Background: Knowledge is needed about the risk of cutaneous squamous cell carcinoma (cSCC) in solid organ transplant recipients (SOTRs) using contemporary immunosuppressive regimens.

Objective: Evaluate the risk of cSCC in relation to medications used by SOTRs.

Methods: The cohort and nest case-control study included 3308 SOTRs and 65,883 persons without transplantation during 2009-2019. Incident cSCC was identified from pathology data, and medications were identified from pharmacy data. Adjusted hazard ratios and 95% confidence intervals (CIs) were estimated using Cox proportional hazards analysis, with voriconazole examined as a time-dependent variable.
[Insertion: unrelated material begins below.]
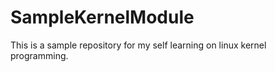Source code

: # SampleKernelModule

This is a sample repository for my self learning on linux kernel programming.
Results: The annual incidence of cSCC was 1.69% in SOTRs and 0.30% in persons without transplantation. The adjusted hazard ratio of cSCC associated with lung transplant was 14.83 (95% CI, 9.85-22.33) for lung and 6.53-10.69 for other organs. Risk in Latinx persons was higher than in other non-White groups. Among lung recipients, the hazard ratio was 1.14 for each month of voriconazole use (95% CI, 1.04-1.26). Azathioprine use for ≥7 months, relating to mycophenolate mofetil intolerance, was associated with a 4.22-fold increased risk of cSCC (95% CI, 1.90-9.40). Belatacept and other immunsuppressive medications were not associated with risk.

Limitation: The number of events was somewhat small.

Conclusions: The knowledge of risks and benefits in diverse patients can translate to improvements in care.